EXERCISE :: All lines in the material below that hold "AutoDock" should be found and copied.

TASK INPUTS below:

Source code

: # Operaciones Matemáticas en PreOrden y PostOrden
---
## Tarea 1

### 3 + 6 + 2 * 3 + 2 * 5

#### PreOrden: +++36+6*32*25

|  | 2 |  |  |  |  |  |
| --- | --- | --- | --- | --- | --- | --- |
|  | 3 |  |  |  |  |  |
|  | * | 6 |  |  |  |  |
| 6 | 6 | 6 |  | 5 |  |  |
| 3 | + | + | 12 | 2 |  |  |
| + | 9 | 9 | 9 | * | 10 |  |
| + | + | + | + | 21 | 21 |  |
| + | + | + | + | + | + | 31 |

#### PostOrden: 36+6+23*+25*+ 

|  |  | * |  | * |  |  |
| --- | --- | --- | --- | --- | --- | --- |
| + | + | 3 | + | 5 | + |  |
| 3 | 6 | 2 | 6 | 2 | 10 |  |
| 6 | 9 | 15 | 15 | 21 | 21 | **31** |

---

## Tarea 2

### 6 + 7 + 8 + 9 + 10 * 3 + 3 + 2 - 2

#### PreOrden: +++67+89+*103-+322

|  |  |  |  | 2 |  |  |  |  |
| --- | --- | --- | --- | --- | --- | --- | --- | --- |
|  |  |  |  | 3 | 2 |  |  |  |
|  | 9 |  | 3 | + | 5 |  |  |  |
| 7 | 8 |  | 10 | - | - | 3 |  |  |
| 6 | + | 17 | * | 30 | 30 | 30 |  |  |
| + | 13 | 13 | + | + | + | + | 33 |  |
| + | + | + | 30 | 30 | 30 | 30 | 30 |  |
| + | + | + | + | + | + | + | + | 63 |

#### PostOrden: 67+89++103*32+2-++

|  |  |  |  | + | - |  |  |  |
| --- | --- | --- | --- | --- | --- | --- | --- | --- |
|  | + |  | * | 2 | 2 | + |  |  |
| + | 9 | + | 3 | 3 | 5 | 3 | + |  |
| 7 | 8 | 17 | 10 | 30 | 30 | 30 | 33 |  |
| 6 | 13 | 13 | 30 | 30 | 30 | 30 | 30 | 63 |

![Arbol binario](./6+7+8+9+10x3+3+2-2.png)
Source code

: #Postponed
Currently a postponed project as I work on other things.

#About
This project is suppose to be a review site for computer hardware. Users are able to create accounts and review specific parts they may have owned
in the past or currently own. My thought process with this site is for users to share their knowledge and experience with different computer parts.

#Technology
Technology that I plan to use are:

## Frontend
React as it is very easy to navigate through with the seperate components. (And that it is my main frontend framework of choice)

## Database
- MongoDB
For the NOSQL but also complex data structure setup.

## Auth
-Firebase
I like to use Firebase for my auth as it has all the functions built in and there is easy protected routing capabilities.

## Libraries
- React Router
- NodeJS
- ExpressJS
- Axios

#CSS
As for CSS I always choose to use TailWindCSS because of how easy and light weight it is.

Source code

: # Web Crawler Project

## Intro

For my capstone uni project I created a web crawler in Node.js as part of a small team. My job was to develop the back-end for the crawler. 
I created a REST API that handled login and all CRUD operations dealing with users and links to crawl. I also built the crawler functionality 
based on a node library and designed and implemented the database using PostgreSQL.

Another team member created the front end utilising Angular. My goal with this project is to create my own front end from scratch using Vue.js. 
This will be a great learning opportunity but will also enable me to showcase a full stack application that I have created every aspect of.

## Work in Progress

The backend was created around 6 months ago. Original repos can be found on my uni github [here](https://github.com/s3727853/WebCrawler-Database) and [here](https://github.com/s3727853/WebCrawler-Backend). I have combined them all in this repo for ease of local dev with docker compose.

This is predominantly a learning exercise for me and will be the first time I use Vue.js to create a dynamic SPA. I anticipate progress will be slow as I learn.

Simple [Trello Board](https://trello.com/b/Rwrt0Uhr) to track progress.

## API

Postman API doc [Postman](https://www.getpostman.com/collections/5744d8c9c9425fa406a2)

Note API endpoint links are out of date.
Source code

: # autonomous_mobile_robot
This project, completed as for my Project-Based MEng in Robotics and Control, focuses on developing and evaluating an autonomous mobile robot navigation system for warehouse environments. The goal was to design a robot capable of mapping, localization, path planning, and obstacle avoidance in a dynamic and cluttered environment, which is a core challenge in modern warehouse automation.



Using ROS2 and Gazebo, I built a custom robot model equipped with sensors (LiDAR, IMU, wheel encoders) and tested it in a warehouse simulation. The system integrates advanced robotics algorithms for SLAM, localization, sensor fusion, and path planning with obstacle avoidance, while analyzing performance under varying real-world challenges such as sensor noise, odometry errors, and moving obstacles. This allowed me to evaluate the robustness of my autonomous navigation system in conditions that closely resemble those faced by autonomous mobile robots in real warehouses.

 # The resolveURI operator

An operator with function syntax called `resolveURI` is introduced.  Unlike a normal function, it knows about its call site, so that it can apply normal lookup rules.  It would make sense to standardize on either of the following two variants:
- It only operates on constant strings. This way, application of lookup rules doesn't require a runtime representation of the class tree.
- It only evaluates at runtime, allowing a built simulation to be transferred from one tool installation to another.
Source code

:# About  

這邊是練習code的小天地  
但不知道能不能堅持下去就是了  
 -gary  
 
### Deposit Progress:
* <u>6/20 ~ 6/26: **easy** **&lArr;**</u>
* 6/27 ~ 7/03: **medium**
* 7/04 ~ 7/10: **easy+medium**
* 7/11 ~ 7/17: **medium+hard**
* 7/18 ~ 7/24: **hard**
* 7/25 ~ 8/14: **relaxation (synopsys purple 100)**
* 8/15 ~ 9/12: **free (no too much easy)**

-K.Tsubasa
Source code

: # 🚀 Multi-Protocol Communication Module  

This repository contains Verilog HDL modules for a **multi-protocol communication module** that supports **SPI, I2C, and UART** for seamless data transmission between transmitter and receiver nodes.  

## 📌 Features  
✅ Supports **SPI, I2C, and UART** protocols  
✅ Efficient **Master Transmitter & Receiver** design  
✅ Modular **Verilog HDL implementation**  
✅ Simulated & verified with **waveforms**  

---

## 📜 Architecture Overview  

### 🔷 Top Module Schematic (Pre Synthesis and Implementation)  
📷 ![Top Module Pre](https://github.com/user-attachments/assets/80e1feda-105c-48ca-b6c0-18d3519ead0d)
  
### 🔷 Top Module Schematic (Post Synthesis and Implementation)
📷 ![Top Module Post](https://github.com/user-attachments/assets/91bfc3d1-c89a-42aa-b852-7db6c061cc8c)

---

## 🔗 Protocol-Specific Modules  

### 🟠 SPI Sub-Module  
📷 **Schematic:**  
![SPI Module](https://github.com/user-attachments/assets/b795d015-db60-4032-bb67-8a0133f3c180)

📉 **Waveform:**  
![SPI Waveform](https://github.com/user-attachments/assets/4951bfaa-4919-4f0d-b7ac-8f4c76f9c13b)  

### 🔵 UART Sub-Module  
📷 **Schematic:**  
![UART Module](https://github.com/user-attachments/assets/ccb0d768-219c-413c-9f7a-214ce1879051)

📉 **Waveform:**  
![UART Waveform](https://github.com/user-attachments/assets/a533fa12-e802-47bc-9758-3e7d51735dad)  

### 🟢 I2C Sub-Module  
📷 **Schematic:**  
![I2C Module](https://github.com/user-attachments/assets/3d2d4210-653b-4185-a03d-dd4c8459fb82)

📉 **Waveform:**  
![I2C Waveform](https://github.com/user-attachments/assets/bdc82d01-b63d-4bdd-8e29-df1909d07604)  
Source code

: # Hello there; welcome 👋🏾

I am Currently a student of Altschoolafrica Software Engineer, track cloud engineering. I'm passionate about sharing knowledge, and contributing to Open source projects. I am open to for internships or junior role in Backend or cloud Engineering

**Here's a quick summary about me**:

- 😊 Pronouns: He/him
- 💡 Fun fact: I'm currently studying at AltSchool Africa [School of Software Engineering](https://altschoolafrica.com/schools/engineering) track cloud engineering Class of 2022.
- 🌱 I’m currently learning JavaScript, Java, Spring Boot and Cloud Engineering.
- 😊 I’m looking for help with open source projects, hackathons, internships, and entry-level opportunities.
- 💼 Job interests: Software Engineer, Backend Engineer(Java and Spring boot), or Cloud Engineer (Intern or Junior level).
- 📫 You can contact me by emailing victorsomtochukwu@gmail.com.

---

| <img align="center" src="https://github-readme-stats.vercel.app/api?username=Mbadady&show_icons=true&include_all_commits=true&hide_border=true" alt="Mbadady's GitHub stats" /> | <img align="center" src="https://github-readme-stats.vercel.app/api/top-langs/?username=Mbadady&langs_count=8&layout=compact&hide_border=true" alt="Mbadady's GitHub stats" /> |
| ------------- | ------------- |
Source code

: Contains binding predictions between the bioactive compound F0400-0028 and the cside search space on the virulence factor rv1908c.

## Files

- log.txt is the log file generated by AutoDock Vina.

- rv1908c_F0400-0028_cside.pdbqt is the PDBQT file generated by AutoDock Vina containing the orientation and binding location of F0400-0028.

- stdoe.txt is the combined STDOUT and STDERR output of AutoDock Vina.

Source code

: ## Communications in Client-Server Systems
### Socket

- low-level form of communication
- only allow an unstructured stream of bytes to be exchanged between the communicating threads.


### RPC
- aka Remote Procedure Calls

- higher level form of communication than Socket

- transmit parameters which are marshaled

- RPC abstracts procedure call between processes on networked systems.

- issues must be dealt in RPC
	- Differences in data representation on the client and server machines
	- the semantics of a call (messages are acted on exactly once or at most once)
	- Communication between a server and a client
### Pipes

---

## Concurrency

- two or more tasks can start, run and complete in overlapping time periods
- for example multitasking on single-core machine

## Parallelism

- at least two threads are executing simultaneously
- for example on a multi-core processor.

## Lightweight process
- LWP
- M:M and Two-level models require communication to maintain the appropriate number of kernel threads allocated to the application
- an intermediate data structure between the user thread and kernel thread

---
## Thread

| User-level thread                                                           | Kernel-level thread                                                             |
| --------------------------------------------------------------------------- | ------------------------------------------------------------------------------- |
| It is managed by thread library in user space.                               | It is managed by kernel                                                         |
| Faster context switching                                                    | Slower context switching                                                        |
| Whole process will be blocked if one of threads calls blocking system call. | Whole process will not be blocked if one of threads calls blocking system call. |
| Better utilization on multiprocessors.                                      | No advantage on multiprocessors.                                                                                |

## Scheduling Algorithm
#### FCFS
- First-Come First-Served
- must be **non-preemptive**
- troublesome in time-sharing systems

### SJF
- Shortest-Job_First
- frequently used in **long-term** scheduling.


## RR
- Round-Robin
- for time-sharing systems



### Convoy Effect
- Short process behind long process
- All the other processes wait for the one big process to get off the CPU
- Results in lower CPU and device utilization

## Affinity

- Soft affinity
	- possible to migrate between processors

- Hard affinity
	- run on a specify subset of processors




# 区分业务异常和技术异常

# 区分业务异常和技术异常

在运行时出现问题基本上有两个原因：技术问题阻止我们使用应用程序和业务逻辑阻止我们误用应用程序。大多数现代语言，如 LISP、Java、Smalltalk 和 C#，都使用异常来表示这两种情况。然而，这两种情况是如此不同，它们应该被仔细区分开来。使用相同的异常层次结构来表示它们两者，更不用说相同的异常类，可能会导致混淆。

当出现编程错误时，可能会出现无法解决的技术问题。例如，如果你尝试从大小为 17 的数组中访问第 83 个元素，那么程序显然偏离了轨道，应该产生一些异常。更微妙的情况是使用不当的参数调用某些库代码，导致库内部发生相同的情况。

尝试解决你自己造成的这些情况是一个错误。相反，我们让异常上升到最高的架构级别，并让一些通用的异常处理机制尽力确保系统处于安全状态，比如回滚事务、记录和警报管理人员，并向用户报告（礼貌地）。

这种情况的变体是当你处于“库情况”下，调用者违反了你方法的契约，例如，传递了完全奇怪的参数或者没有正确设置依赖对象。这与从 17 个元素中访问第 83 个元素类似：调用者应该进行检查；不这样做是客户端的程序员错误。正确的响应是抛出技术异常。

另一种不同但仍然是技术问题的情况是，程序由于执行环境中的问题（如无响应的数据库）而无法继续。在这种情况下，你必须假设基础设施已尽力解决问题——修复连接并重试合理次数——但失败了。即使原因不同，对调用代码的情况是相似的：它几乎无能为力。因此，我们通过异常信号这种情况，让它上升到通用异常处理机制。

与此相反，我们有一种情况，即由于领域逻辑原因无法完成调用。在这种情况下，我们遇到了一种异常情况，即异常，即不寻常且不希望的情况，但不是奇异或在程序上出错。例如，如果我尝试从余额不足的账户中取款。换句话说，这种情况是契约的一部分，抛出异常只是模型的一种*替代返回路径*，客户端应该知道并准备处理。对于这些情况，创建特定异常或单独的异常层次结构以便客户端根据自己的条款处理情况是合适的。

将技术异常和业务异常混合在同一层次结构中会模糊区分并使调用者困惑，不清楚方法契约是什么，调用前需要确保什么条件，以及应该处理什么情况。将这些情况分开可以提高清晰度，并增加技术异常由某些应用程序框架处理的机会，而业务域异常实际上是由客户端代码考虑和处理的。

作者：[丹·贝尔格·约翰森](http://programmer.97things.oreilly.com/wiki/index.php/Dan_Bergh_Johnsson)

End of TASK INPUTS.

REPLY TO THE TASK ::
- log.txt is the log file generated by AutoDock Vina.
- rv1908c_F0400-0028_cside.pdbqt is the PDBQT file generated by AutoDock Vina containing the orientation and binding location of F0400-0028.
- stdoe.txt is the combined STDOUT and STDERR output of AutoDock Vina.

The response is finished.